◆ Task to carry out: Reproduce every record below exactly as written, leaving out any pictures.

━━━━━ The input

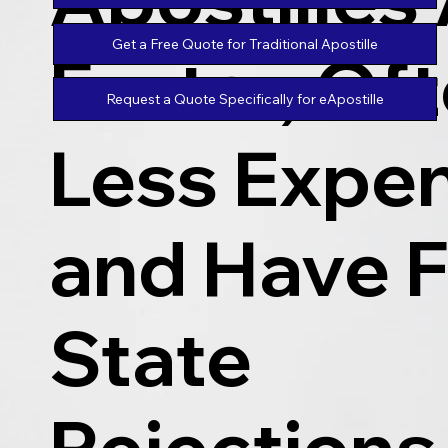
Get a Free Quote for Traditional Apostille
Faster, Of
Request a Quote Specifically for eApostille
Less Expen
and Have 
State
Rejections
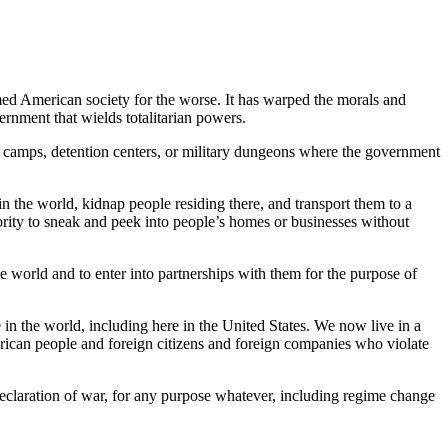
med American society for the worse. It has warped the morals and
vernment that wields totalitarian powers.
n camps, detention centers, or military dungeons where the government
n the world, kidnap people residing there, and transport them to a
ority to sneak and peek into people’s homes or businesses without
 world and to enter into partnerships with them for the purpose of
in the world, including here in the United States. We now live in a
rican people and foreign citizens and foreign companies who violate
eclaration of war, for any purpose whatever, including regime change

━━━━━━━━━━

◆ Result below:
Get a Free Quote for Traditional Apostille
Faster, Of
Request a Quote Specifically for eApostille
Less Expen
and Have 
State
Rejections
med American society for the worse. It has warped the morals and
vernment that wields totalitarian powers.
n camps, detention centers, or military dungeons where the government
n the world, kidnap people residing there, and transport them to a
ority to sneak and peek into people’s homes or businesses without
 world and to enter into partnerships with them for the purpose of
in the world, including here in the United States. We now live in a
rican people and foreign citizens and foreign companies who violate
eclaration of war, for any purpose whatever, including regime change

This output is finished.